A brief overview was given for 'ply' and 'bpftrace'.  These are
potentially very powerful tools, but their development has become
stale.  Brendan made a plea for someone to finish one of these two
tools before someone starts yet another one.

====================
BPF offload; NIC switchdev mode; killing tc egdev (Jakub Kicinski)

Jakub started off by discussing the ongoing development of bpftool.
As discussed in Daniel's presentation, the goal is to make this
utility be the go-to tool for everything eBPF.  It's particularly
powerful for introspection.  For example, dumping MAPS, showing
offload info and device specific assembly, getting the control flow
graph, listing tracing attachment points, etc.

Speaking of BPF offloading, this topic wrt. nfp was discussed next.
Interesting eBPF features that nfp can offload include MAPS (including
lookup, update, and delete from the data path), atomic adds (both
32-bit and 64-bit), bpf_get_prandom_u32(), and perf event output.

In the future, Jakub would like to see support for parallel offload
and driver eBPF.  The idea is that cases that can be offloaded to the
NIC, will be.  But the cases that can't will be punted to the driver
in it's XDP path (as it happens for non-SmartNIC drivers that have
explicit XDP support).

Next, supporting an SR-IOV e-switch using pieces of eBPF
infrastructure was presented.  It can provide full switchdev mode but
requires some new bits of infrastructure in eBPF land.  For example,
per-ASIC program sharing, and dealing with multicast and broadcast
will require a new eBPF helper of some sort.

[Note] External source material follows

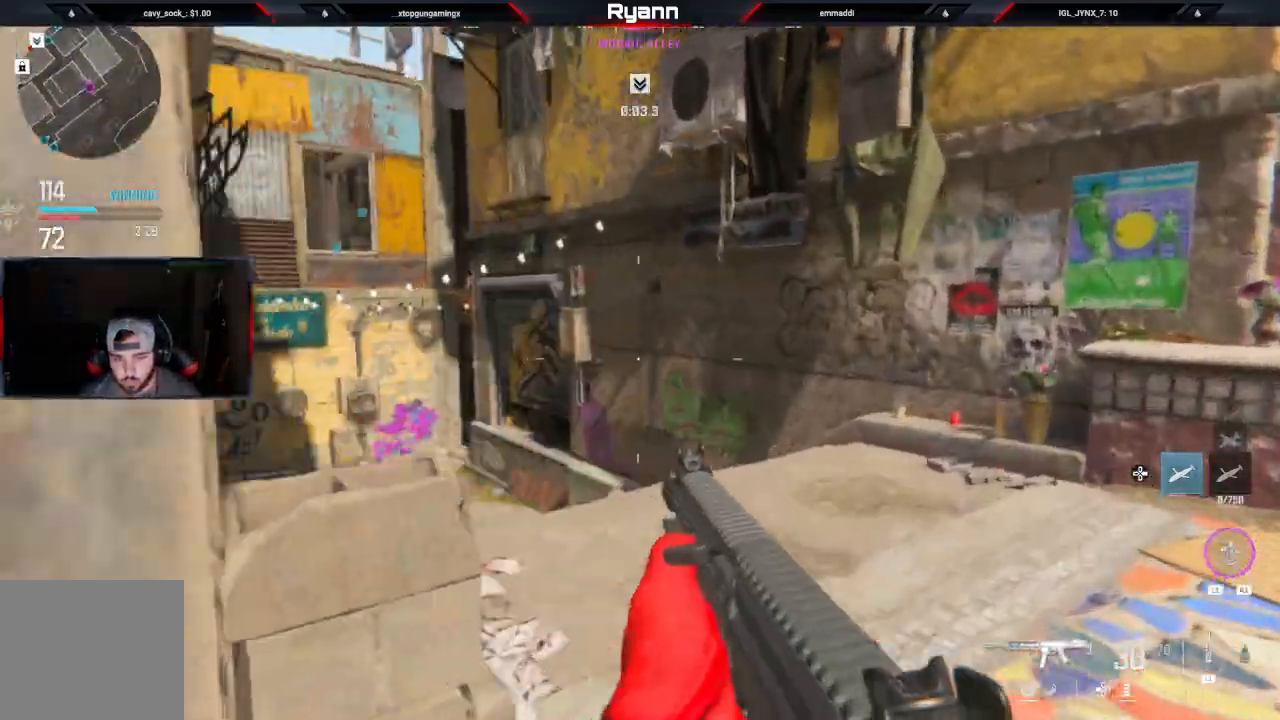
{"dt_ms": 500, "buttons": [], "left_stick": "up", "right_stick": "center"}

There are a lot of issues to resolve to make this a reality outside of
the above mentioned required new features.  Some side effects are of
concern as well, such as the new netdevs that get created, and the
fact that this kind of scheme doesn't work for HW that can't do
representors.

As far as statistics are concerned, it's a really inconsistent and
hodge-podge place especially for sophisticated devices such as nfp.
There are various flavors of statistics via IFLA_*_STATS and ethtool.
The problem with the latter is that every driver chooses their own
names for their ethtool stats and there is therefore very little
consistency.

====================
Networking Traffic Control (Cong Wang)

Cong discussed the current state of tc in the kernel.  He started with
a list of some new features such as pfifo_fast becoming "more"
lockless (but not quite completely lockless), TC filter 'block'
objects, hardware offloading, and finally extack support.

RCU completeness was a goal which was described next.  Several
elements of the packet scheduler are RCU complete (such as filters)
but we are not quite there elsewhere.  For example, for TC actions we
are missing the "copy" part of RCU and this can potentially cause
problems.  Cong would like to see all of the spinlocks in the TC
action fast paths removed.

He also thinks we can make at least simple qdiscs like pfifo_fast
lockless by using lock free data structures as it is just a simple
ring buffer with no classes or filters.

We'd also like to see a bit of a breakdown of the RTNL mutex in the
control paths.  Because of Florian Westphal's infrastructure work last
year, subsystems can try to execute their control plane without taking
the RTNL.  This can be difficult to achieve in practice, especially
when correctness of a configuration operation involves keeping objects
from multiple subsystems of the networking stable until completion.

Cong's presentation ended with a brief discussion of several other
ideas involving TX backpressure, ingress shaping, and
dev->tx_queue_len.

====================
TCP work (Eric Dumazet)

TCP Zerocopy went into net-next recently.  It uses the header split
feature of NICs and an MTU of 4096 plus the size of the networking
headers.  This way the TCP payload lands completely in a single page.

Aa mmap() method for TCP sockets completes the design.  One concern is
that in single thread multi-process applications we might get
contention on the VM locks and overhead due to TLB flushing.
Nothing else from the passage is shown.